Teaching real 'knife' skills

Corporate chef talks to Newport Harbor class about the culinary profession and offers tips.

November 13, 2010|By Tom Ragan,
  • Janet Dukes shows Jose Romo, 17, how to cut the peel from an orange during a cooking demonstration at the culinary arts academy at Newport Harbor High School on Tuesday.
Janet Dukes shows Jose Romo, 17, how to cut the peel from… (SCOTT SMELTZER,…)

For those who aren't sure how hot that serrano chili pepper is once it hits the soup, remember this: The seeds aren't what make the pepper hot; that's been a misnomer for years. What gives the pepper its heat are the veins inside it — at the base, not the tip.

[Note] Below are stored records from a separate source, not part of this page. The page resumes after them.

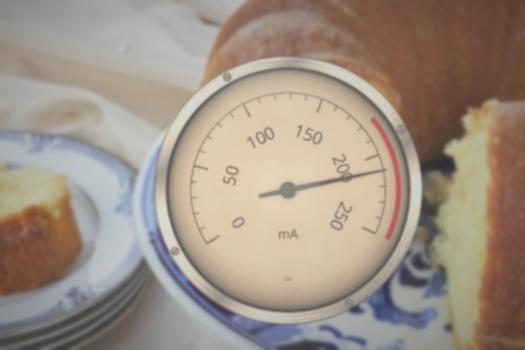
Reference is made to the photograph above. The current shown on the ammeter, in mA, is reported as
210 mA
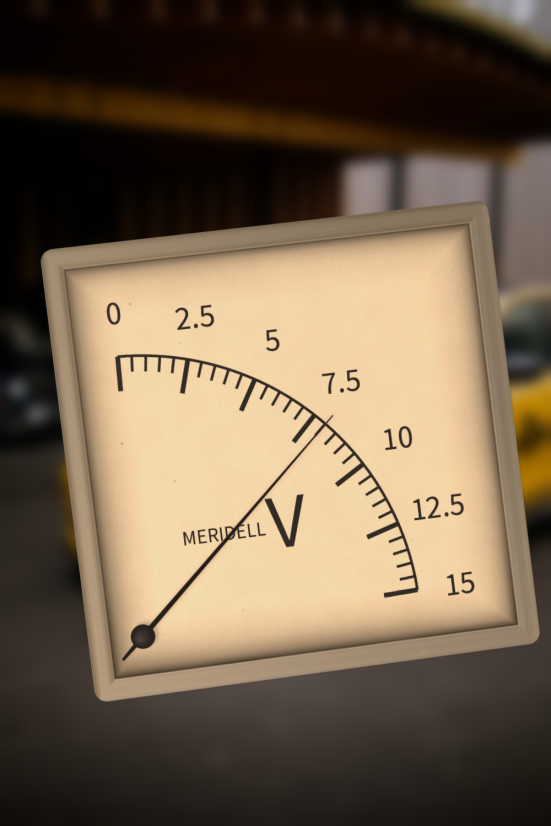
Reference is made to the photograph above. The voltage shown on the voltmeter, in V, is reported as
8 V
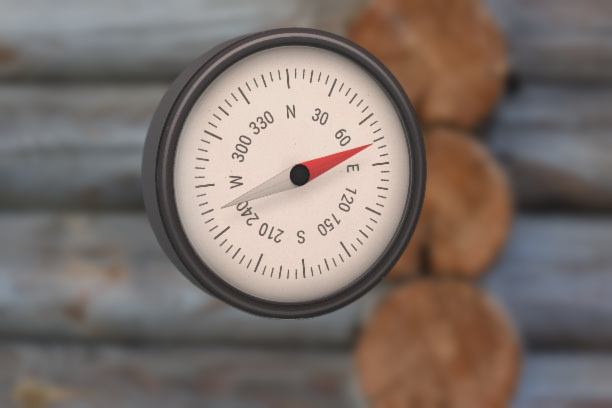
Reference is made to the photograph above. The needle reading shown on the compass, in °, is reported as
75 °
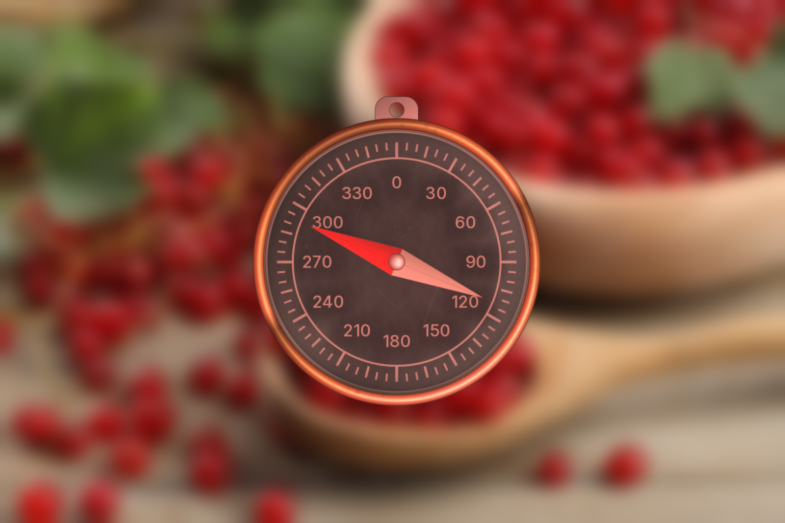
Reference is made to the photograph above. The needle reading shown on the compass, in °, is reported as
292.5 °
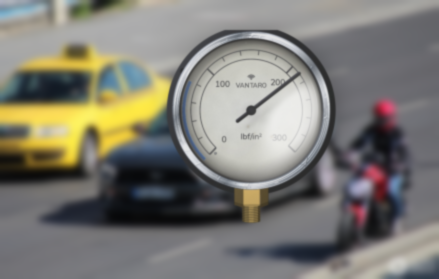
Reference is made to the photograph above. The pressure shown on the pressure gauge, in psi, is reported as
210 psi
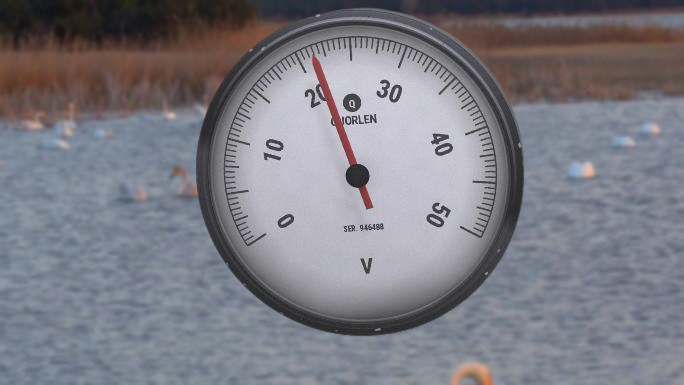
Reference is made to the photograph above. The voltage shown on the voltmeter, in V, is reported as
21.5 V
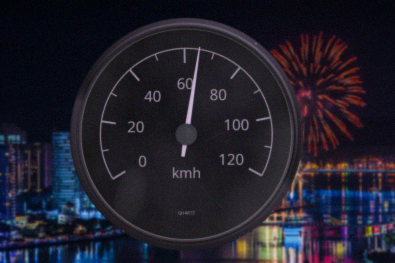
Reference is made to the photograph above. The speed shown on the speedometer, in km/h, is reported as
65 km/h
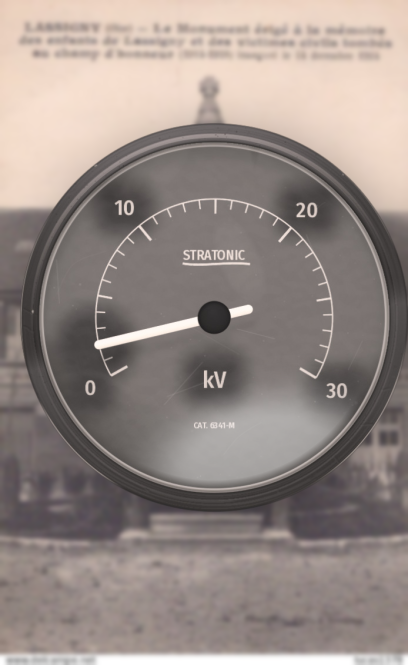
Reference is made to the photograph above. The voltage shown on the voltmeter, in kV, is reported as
2 kV
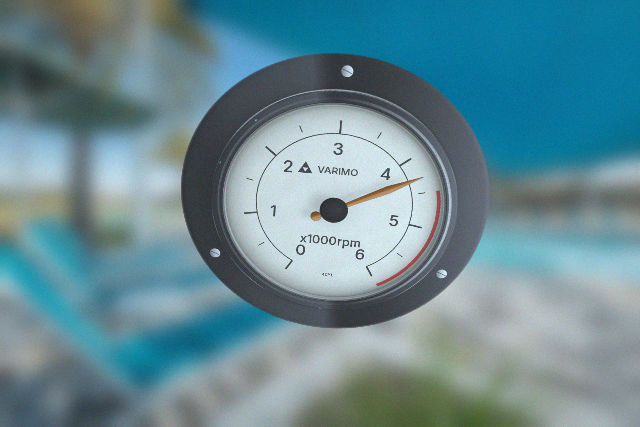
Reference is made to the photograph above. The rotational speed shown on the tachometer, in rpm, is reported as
4250 rpm
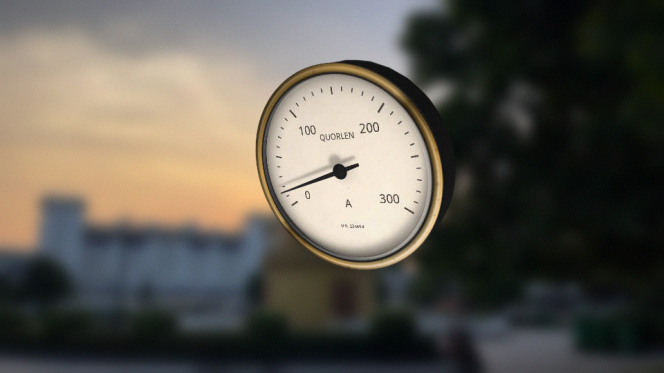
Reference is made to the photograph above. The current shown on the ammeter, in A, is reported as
15 A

So if you don't want whatever it is you're cooking to be too hot, just cut a small vein out of the tip and you'll be OK.

As for pomegranate, if you want to look cool around school, just buy a few pieces of fruit at the grocery store, roll them around on a hard counter top to "juicen them up," then stick straws in the top of them.

Newport Harbor High School students received these and other tips in culinary arts last week in a two-day presentation given by Miki Hackney.

She's the executive chef for Melissa's, a fruits and vegetables distributor based in Los Angeles.


Janet Dukes, Newport Harbor's food and culinary arts instructor, met Hackney at a recent symposium held by Les Dames de Escoffier International and was so impressed by Hackney's abilities that she invited her to class.

Hackney taught the students how to hold knives properly so they don't cut their fingers.

In between her hands-on instruction, Hackney also enlightened the 30 students on the culinary profession.

"Get ready for 16-hour days if you want to be a line chef," she said, adding that a career as a chef isn't the only option.

There are many other job opportunities in the field.

For example, if students decide to go to culinary school, they can become restaurant critics or use their skills to help restaurants reinvent themselves, a recession-era trend.

Peppered in between the career talk were real life cooking skills, including a few that some culinary aficionados might love to know.

For example, learn the exact size of your palm and thumb. You can use the hand as a measuring tool.

"I know that my thumb yields about a tablespoon of ginger root," she said.

"The size of your thumb," she added, "is usually a tablespoon of something. If you put salt across the thumb, it's about a tablespoon. The point is, you don't have to become reliant on certain kitchen measuring tools. For baking you do, but for cooking, you don't."

Freshman Katie Kirk said she learned a lot from the class.

"I think I want to be a chef," she said. "Or maybe I'll get into some form of business management."